セルフアセスメント結果のフィードバック すべての取引先
  • セルフアセスメントの結果について、フィードバックを実施しています。
  • フィードバックには、ベンチマークデータも含まれます。
  • ハイリスクに該当した取引先については、具体的な是正アクションを提案するなどの支援を行っています。
eラーニング
(EcoVadisアカデミー)
戦略サプライヤー
  • EcoVadis加入済みサプライヤー向けeラーニング「EcoVadisアカデミー」の受講を推奨しています。

また、近年は以下の説明会、セミナーを実施しました。
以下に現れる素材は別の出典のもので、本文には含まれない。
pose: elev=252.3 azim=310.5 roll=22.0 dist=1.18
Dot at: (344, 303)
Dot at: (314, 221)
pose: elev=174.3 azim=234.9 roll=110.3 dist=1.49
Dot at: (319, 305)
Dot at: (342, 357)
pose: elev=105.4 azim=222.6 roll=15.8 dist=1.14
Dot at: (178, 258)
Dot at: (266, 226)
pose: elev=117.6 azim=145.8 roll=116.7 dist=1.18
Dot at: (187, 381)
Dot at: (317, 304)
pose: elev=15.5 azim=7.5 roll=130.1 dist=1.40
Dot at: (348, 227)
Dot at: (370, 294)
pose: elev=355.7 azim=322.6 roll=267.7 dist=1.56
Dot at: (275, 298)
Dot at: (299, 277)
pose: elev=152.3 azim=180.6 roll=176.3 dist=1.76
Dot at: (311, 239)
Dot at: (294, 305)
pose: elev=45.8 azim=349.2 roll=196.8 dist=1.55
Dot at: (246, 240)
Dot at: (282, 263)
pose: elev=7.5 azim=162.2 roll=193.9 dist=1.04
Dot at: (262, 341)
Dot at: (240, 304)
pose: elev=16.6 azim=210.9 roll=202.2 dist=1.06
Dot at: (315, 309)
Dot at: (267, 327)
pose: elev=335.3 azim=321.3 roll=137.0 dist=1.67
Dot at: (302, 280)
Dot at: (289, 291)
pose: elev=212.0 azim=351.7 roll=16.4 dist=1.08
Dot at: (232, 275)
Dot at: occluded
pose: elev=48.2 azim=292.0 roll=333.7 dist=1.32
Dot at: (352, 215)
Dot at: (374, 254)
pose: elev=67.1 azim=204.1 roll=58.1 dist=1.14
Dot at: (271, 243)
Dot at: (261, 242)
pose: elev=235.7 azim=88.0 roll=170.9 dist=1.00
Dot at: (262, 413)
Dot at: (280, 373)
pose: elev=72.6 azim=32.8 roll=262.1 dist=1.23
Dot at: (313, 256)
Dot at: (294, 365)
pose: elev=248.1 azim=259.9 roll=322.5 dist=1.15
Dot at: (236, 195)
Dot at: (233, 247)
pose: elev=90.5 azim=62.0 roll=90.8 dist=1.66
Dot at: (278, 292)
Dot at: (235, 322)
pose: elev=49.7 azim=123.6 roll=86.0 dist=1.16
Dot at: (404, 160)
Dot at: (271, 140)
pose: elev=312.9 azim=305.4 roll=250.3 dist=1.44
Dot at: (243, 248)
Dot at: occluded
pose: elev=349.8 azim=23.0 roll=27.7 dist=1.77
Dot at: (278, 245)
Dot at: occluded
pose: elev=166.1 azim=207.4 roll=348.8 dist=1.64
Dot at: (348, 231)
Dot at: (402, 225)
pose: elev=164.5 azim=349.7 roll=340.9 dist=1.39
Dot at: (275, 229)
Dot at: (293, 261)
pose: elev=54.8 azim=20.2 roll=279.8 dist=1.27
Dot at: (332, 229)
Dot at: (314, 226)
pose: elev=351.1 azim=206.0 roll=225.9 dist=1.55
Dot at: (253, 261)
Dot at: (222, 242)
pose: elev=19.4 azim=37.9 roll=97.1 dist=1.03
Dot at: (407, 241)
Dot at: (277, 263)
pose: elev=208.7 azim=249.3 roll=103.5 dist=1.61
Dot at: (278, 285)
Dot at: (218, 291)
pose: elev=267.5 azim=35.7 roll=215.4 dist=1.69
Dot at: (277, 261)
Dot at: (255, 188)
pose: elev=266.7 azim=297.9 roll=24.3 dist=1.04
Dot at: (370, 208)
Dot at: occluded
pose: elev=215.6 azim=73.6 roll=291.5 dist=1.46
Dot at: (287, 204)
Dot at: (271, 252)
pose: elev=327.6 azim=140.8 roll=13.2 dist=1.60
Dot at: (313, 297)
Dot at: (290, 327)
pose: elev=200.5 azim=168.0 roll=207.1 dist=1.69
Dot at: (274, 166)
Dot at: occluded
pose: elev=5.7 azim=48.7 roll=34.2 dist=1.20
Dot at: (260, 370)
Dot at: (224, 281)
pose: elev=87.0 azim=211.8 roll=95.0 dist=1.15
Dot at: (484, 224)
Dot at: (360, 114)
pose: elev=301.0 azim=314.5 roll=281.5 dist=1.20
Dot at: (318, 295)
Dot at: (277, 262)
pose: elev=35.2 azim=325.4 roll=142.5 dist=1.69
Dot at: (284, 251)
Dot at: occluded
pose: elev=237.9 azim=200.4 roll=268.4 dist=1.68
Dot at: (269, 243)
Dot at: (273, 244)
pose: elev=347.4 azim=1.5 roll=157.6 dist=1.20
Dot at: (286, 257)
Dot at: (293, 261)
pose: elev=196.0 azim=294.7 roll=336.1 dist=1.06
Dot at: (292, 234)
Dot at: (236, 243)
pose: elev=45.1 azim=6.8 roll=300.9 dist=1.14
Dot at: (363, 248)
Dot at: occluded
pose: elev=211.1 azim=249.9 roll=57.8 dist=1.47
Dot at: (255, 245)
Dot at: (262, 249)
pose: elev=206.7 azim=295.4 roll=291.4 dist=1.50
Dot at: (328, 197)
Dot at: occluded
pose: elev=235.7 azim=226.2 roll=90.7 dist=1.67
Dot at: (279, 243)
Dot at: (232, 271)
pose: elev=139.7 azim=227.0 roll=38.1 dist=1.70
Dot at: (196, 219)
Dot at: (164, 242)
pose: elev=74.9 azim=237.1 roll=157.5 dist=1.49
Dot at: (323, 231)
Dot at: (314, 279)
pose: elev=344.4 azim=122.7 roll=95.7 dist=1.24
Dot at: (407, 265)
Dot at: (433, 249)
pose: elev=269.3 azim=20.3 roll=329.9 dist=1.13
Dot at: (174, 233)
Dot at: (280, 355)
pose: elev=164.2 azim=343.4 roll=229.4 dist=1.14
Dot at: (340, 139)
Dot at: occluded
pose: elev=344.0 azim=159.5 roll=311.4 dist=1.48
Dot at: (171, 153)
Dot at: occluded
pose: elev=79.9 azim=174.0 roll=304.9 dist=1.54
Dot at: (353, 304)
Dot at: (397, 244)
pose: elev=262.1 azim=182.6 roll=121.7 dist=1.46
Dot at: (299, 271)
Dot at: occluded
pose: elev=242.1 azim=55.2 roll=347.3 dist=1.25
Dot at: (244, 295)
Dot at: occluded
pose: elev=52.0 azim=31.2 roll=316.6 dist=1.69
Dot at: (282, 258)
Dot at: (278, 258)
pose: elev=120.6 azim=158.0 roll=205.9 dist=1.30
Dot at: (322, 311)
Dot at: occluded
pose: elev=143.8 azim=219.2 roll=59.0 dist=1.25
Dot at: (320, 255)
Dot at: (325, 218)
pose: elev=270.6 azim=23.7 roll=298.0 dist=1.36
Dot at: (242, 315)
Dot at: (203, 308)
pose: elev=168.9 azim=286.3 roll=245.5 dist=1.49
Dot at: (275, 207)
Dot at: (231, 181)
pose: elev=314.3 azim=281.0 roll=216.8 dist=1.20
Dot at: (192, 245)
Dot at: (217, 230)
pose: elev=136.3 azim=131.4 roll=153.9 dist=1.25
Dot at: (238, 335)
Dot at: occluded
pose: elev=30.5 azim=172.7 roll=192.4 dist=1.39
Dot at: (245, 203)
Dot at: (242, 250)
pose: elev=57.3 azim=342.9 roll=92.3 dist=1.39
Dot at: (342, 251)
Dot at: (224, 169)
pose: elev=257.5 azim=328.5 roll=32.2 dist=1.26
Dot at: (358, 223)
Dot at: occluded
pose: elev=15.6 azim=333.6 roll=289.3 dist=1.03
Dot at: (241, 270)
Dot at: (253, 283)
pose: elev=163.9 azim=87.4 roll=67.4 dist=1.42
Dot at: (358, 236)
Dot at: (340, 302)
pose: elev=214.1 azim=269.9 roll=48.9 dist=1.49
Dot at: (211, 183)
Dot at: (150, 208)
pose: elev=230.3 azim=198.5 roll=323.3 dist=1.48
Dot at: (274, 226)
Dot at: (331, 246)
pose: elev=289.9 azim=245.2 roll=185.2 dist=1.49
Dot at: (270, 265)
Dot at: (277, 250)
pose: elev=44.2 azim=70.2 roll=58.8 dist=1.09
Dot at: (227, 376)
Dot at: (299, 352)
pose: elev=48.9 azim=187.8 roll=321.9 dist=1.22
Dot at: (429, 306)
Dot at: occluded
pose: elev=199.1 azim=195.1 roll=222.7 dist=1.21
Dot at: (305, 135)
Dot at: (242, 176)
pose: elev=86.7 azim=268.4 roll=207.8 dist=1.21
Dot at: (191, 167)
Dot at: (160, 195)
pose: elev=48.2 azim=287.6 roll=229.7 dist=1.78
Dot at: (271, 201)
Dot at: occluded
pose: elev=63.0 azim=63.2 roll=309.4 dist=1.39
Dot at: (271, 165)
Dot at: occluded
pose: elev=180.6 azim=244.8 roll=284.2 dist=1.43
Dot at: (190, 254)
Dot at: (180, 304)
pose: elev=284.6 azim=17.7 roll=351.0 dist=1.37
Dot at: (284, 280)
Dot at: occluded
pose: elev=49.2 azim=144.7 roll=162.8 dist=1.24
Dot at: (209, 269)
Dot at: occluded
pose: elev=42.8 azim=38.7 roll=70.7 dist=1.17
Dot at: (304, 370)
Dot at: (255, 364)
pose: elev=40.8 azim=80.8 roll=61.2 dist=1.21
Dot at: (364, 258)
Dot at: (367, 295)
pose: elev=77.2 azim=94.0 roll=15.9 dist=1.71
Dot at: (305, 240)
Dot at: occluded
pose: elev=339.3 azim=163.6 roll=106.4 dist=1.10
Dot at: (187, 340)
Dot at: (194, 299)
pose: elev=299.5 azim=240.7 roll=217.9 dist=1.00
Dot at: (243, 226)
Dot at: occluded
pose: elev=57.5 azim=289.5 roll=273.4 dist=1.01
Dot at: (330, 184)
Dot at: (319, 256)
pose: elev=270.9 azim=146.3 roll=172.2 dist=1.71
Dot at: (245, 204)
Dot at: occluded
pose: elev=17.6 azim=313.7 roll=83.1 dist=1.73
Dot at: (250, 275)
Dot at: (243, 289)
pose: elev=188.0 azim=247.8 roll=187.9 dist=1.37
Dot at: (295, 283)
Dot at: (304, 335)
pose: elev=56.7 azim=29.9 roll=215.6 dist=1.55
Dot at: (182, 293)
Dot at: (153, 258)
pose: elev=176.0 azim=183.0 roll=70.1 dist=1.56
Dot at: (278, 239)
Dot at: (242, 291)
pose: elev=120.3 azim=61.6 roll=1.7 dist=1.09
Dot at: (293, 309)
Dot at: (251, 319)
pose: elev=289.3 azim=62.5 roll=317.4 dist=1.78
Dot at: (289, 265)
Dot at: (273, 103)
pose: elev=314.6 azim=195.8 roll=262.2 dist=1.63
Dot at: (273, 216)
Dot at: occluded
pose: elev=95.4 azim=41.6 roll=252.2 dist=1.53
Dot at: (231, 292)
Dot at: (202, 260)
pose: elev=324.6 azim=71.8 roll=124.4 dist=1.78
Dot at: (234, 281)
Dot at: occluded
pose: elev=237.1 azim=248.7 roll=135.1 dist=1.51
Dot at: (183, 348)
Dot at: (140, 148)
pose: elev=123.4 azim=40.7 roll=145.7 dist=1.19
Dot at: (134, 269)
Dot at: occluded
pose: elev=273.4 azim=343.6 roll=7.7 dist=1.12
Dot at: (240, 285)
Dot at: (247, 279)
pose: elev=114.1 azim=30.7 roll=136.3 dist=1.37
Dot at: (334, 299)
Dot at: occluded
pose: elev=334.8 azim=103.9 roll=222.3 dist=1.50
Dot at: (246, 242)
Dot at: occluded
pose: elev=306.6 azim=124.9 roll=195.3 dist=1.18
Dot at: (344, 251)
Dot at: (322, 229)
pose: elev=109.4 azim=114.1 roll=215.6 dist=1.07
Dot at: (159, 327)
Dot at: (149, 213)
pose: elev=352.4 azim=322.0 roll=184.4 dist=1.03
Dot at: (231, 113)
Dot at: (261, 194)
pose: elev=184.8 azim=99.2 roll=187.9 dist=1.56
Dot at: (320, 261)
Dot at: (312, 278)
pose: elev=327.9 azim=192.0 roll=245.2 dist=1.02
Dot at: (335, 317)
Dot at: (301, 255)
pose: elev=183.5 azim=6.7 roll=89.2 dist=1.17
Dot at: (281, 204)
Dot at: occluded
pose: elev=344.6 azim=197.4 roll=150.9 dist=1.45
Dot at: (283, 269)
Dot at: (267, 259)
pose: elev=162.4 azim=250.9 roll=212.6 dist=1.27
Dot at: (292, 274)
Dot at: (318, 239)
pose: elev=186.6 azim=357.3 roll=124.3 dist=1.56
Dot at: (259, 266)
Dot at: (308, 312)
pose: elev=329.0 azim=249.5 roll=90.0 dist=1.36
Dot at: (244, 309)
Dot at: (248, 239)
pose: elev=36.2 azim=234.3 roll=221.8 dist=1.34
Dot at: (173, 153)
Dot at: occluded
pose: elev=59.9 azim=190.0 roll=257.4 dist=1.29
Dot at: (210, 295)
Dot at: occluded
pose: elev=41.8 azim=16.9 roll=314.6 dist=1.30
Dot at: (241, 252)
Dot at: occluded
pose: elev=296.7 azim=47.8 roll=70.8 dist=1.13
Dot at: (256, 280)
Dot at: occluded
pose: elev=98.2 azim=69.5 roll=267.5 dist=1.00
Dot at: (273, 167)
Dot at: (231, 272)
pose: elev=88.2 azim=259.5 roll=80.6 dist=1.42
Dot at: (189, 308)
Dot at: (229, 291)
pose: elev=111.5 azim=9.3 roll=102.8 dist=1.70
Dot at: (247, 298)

今後もより多くのサプライヤーへ教育プログラムを提供できるよう検討を進めています。

項目 対象 詳細
EcoVadis説明会
(2021年~2022年)
すべての取引先
  • EcoVadis を活用する背景、 EcoVadis の評価方法・加入のメリット・回答のプロセスなどについてEcoVadis社と合同で説明会を実施しました。
CDP説明会
(2023年5月)
日本の取引先
  • 取引先の環境パフォーマンス向上を目的とし、CDPと合同でCDPの回答方法に関する説明会を実施しました。
サステナビリティ
方針説明会
(2023年・2024年)
日本の取引先
(2023年11月)
中国の取引先
(2024年6月)
  • サステナビリティ活動における取引先とのエンゲージメント強化のため、中期目標やサプライヤーアセスメントプログラムの推進などについて説明会を実施しました。
EcoVadisスコアアップ
セミナー(2024年6月)
新規受審の取引先および一定スコア未満の取引先
  • EcoVadis加入済みの取引先を対象に、EcoVadisのスコアアップやESGのパフォーマンスを向上するために必要なスキル、取り組みについてセミナーを実施しています。

責任ある調達に関連したイニシアティブの参加

当社は2022年より、化粧品業界のサステナビリティに関連したイニシアティブであるRBI(Responsible Beauty Initiative)に参加しています。メンバー企業間でのベストプラクティスの共有や業界全体での課題に関するディスカッションを通じて、化粧品業界におけるサプライチェーン全体のサステナビリティ向上に努めています。